─── Data
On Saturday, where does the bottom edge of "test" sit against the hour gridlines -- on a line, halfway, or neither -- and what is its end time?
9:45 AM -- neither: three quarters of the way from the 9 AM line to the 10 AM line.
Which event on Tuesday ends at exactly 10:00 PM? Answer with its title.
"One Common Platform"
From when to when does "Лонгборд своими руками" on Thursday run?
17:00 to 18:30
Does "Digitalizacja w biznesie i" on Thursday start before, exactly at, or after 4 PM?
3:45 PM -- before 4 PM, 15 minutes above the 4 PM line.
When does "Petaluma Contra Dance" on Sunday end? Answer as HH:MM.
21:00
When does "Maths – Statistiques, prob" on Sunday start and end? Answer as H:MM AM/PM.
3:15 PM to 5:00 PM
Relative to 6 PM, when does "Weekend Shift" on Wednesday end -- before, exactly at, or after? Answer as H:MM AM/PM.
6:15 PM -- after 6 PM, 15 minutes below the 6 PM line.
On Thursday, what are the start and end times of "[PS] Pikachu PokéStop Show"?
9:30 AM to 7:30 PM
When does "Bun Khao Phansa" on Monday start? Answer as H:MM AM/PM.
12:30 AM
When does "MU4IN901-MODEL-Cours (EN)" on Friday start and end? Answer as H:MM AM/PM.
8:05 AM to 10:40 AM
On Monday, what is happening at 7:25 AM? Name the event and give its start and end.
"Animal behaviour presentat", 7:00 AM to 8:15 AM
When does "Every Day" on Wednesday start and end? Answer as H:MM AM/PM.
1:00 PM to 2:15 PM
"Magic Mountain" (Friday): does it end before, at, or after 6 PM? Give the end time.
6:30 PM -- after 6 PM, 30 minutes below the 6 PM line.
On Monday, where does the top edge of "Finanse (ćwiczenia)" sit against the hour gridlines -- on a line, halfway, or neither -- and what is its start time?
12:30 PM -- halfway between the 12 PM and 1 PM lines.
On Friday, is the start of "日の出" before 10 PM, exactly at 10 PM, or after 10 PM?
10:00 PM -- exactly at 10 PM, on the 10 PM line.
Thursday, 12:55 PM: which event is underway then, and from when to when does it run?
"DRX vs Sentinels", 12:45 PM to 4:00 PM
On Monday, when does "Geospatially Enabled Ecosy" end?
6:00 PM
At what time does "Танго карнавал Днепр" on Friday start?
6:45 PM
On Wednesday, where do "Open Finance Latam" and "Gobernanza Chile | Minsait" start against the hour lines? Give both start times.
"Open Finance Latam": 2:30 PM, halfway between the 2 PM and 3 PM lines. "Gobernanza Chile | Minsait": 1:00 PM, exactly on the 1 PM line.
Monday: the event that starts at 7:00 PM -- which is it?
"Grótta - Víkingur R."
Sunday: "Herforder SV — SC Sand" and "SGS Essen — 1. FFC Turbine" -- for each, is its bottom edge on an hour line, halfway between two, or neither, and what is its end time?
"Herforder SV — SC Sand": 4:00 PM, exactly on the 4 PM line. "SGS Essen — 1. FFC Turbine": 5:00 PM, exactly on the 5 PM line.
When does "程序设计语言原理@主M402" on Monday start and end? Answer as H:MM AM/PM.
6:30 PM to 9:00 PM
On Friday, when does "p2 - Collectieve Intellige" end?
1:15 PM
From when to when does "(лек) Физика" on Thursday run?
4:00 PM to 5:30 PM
──────
** Problem requirements **
Which lines of the data contain the word "after"? Gather every one of them and copy each in full.

** Task response **
Does "Digitalizacja w biznesie i" on Thursday start before, exactly at, or after 4 PM?
Relative to 6 PM, when does "Weekend Shift" on Wednesday end -- before, exactly at, or after? Answer as H:MM AM/PM.
6:15 PM -- after 6 PM, 15 minutes below the 6 PM line.
"Magic Mountain" (Friday): does it end before, at, or after 6 PM? Give the end time.
6:30 PM -- after 6 PM, 30 minutes below the 6 PM line.
On Friday, is the start of "日の出" before 10 PM, exactly at 10 PM, or after 10 PM?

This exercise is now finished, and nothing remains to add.